His hands were impatient, his mouth greedy, his body eager. Jenna absorbed it all and it went to her head like potent wine. She reeled with the intoxication of it. His comforting arms, his broad shoulders, his taut chest. So solid, so sleek, brushed with firelight and shadow, so supple beneath her seeking hands. His hips slid hard and aching against hers.
He bent a little, one arm sweeping down her back as he gathered her up in his arms.
“In front of the fire, Sam.”
He turned to look at the blaze and when his eyes returned to hers, they were smoldering. He took pillows from the couch, his muscles delineated in the glow from the fire. He spread them on the floor, along with the soft blanket that had been thrown across the back of the couch.
Sam wrapped her in his arms and buried his face in her damp hair as they stumbled together to the makeshift bed in front of the fire.
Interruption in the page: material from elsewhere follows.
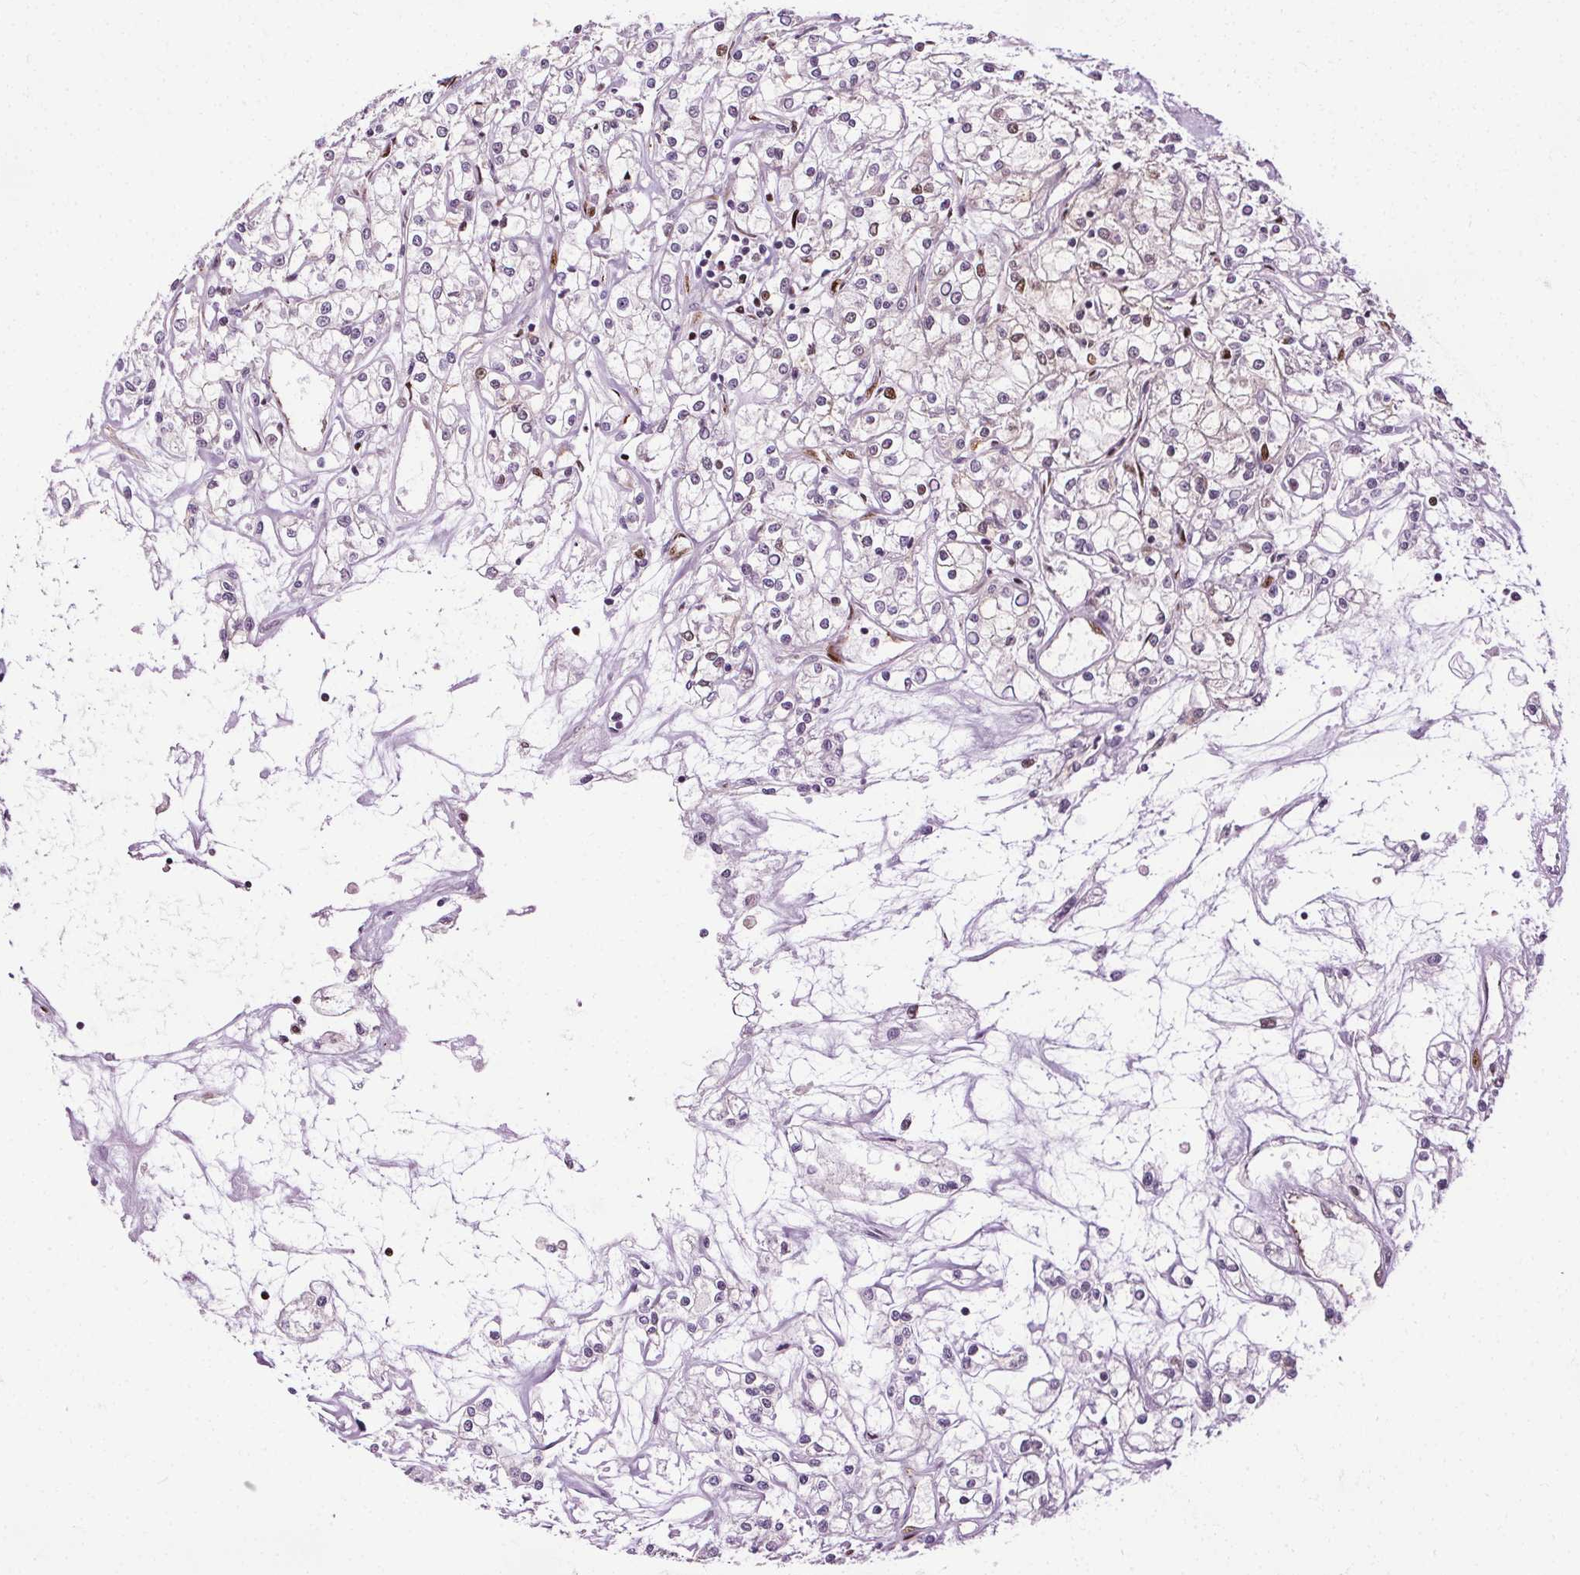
{"staining": {"intensity": "negative", "quantity": "none", "location": "none"}, "tissue": "renal cancer", "cell_type": "Tumor cells", "image_type": "cancer", "snomed": [{"axis": "morphology", "description": "Adenocarcinoma, NOS"}, {"axis": "topography", "description": "Kidney"}], "caption": "High power microscopy histopathology image of an immunohistochemistry image of renal cancer (adenocarcinoma), revealing no significant positivity in tumor cells.", "gene": "CEBPA", "patient": {"sex": "female", "age": 59}}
In Jenna’s secret heart, in the worst days of the sheer loneliness, she had wished for warmth and light. Her imagination could never have predicted the reckless feel of Sam’s hunger. She’d only hoped for the seductive heat, the sizzling union of a man and a woman.
She discovered that night what it cost her to give what she had never given before. She sank to the floor, tangled in Sam, her body knotted with wonder, marveling at the connection her heart made with Sam’s.
With hands made unsteady by need, he stripped himself, then her. He took her nipples, his mouth insistent, arousing and almost unbearable. He suckled, caressed, nipped, until Jenna scored his back with her eagerness. She bucked against him, writhed beneath him, delighting in the rasp of hair against the sleek skin of her belly. Devastated by the pulse of him against her.
His mouth was a hot brand against her skin, always present against her breasts, her throat and her belly. He paid special attention to her mouth. His kisses lashed her, showing her no mercy, making her surge to heart-pounding life. She tasted cloves and coffee on his tongue and smelled the rain in his hair.